While we wait to see where affirmative action in U.S. public education is headed next with the soon-to-be released opinion in Fisher v. University of Texas at Austin, for some perspective you might find two recent New York Times stories on race and education elsewhere interesting. "In Its Efforts to Integrate Roma, Slovakia Recalls U.S. Struggles," describes how a small town in Slovakia is struggling to break down centuries of segregation of the Roma (Gypsies):
The most powerful lever working for desegregation in Slovakia has been the court system, which has been reinforced by antidiscrimination statutes adopted in the past decade to bring the code into conformity with European Union standards.
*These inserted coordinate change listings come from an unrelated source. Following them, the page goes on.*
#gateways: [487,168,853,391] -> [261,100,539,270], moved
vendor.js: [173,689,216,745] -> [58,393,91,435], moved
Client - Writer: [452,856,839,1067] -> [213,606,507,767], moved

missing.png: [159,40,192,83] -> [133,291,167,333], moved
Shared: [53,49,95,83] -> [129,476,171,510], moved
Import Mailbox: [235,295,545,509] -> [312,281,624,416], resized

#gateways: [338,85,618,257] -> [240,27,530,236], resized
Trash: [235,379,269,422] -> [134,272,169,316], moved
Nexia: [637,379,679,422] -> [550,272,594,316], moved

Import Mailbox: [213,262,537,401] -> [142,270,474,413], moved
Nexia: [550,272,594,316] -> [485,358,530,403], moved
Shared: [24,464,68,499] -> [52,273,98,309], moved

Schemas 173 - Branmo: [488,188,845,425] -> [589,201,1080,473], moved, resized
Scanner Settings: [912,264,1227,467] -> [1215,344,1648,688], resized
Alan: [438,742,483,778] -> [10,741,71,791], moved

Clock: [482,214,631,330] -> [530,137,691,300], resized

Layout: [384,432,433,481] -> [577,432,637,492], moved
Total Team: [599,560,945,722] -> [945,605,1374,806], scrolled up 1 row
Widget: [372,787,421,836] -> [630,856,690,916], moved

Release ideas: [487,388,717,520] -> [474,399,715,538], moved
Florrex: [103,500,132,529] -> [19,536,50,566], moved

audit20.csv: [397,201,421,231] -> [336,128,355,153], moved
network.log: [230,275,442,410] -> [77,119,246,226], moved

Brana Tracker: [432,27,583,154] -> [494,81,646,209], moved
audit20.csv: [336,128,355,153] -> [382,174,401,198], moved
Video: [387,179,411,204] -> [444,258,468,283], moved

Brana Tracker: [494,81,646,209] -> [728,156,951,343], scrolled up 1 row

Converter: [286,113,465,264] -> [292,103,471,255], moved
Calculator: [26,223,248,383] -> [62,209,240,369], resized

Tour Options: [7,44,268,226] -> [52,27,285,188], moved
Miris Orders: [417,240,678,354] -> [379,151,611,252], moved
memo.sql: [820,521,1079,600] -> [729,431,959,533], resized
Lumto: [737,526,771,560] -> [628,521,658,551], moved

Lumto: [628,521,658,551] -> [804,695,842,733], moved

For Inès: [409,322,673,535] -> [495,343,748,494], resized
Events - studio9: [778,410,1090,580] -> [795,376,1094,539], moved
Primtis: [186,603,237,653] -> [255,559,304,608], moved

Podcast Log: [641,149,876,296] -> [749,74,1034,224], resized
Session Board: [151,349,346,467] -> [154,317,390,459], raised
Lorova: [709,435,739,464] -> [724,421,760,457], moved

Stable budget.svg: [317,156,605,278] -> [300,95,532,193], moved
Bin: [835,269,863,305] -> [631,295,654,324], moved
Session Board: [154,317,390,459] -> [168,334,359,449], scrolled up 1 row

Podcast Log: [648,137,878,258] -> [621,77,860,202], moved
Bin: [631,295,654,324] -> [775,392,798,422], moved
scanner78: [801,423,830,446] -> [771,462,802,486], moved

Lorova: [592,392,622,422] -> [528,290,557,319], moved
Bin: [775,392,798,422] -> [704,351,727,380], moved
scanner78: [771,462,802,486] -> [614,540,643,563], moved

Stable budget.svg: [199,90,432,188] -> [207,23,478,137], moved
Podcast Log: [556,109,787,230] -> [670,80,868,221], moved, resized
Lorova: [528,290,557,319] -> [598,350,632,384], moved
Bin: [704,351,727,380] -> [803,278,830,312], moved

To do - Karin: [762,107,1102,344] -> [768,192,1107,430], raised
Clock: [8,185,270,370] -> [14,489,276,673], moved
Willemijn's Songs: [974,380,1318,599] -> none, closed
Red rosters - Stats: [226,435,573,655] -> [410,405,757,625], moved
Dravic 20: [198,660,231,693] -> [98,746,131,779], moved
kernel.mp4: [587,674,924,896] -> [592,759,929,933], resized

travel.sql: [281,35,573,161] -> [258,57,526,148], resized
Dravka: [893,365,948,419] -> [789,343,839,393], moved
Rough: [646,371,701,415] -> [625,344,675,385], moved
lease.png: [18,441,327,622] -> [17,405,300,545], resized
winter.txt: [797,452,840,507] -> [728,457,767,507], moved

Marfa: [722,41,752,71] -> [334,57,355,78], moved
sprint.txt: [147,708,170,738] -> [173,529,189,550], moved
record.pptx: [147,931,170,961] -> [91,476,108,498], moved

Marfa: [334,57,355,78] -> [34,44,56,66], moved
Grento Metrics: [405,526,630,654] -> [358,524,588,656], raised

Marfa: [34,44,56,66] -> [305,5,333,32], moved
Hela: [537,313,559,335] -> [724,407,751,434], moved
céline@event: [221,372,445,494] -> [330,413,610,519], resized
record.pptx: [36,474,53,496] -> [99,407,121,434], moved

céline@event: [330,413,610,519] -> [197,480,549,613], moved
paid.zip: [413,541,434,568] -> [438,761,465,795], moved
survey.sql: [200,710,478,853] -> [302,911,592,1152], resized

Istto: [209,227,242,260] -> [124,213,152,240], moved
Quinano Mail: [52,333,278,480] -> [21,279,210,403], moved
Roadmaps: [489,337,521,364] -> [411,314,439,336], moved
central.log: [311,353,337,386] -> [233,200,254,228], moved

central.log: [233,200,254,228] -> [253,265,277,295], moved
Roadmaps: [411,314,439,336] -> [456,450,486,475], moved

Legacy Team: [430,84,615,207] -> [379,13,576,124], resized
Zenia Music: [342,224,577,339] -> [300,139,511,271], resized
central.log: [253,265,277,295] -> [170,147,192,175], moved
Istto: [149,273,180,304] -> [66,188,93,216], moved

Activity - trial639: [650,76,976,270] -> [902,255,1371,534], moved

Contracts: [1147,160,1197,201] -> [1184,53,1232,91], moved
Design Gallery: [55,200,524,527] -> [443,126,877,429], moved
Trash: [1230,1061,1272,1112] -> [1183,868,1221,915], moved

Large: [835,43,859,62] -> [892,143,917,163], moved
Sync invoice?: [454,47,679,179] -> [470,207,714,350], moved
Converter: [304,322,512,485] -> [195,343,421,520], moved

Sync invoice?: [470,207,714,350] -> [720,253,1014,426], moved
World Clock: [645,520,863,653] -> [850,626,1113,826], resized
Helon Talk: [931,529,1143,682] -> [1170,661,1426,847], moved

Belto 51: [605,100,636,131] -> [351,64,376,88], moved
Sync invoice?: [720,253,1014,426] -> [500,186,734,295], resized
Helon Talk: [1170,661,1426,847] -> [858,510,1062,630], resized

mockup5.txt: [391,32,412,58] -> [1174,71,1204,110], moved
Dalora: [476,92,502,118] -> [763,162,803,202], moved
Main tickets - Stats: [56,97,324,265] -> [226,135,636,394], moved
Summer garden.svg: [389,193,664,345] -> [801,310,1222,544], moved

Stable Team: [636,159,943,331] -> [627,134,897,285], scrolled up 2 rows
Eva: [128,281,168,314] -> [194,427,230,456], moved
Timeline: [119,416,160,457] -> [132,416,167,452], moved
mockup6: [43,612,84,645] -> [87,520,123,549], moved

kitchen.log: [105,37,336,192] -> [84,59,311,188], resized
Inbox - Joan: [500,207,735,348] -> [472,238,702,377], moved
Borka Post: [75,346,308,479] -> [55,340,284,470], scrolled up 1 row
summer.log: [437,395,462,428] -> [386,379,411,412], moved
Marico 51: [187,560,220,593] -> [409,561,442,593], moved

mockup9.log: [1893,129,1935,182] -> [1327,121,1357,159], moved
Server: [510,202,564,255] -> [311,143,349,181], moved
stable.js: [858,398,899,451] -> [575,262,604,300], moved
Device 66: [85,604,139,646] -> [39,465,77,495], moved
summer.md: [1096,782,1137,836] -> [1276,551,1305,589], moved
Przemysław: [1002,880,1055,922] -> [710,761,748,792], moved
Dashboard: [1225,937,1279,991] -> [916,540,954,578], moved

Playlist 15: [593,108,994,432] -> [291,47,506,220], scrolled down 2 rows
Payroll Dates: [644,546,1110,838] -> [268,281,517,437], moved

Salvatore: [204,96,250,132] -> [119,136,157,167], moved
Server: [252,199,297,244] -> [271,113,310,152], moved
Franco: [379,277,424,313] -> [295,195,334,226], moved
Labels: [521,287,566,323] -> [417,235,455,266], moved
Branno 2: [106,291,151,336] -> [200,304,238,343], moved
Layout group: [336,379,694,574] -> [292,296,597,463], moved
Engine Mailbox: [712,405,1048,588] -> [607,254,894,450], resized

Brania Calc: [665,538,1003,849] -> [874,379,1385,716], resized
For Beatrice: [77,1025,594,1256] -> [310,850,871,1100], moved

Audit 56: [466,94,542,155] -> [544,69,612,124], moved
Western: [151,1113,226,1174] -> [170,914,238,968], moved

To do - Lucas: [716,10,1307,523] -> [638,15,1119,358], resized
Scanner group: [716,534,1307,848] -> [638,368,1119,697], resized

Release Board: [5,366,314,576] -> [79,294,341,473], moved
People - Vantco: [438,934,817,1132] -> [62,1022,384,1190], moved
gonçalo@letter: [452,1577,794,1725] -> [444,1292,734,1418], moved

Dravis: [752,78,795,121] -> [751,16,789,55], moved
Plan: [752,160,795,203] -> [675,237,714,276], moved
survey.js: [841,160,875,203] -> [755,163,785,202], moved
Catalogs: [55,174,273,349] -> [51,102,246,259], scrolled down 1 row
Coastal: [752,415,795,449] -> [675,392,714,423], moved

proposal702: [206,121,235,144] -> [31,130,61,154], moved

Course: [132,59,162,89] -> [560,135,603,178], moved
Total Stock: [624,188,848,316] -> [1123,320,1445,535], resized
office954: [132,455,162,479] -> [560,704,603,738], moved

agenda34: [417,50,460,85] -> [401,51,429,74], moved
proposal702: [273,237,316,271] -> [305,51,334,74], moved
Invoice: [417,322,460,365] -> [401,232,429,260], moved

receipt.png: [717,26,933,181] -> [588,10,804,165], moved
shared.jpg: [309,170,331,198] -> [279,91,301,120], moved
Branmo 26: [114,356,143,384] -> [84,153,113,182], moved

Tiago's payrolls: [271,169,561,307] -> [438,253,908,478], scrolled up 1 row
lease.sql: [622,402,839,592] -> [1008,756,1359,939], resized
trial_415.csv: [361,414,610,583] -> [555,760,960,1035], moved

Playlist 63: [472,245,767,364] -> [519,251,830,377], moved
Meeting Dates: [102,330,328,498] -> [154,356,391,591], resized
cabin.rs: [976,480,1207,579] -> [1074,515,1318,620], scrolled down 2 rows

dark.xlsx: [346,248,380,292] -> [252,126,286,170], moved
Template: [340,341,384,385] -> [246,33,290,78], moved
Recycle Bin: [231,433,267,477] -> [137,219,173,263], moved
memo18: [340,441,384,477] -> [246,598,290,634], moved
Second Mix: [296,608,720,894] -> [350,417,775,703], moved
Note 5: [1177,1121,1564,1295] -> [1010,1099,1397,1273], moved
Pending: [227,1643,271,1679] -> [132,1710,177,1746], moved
Inspired by the landmark 1954 United States Supreme Court decision in Brown v. Board of Education, which declared segregated schooling unconstitutional, Vanda Durbakova, a Slovak civil rights lawyer, filed a suit in 2010 against the Sarisske Michalany elementary school.
Last week, Race to the Top described recent affirmative action efforts in Brazil:
In April of last year, Brazil’s Supreme Court ruled unanimously in favor of the University of Brasília, which introduced racial quotas in its admissions process in 2004. This validated the action of 70 of Brazil’s 98 state and federal universities, which had independently adopted some form of preferential admission based on race, income or a combination of the two. When the Law of Quotas, which derived from these principles a single model for all federal universities, came up for a Senate vote, it was approved 80-1.
The piece says that early reports suggest that students admitted through Brazil's quota system perform no worse than their peers.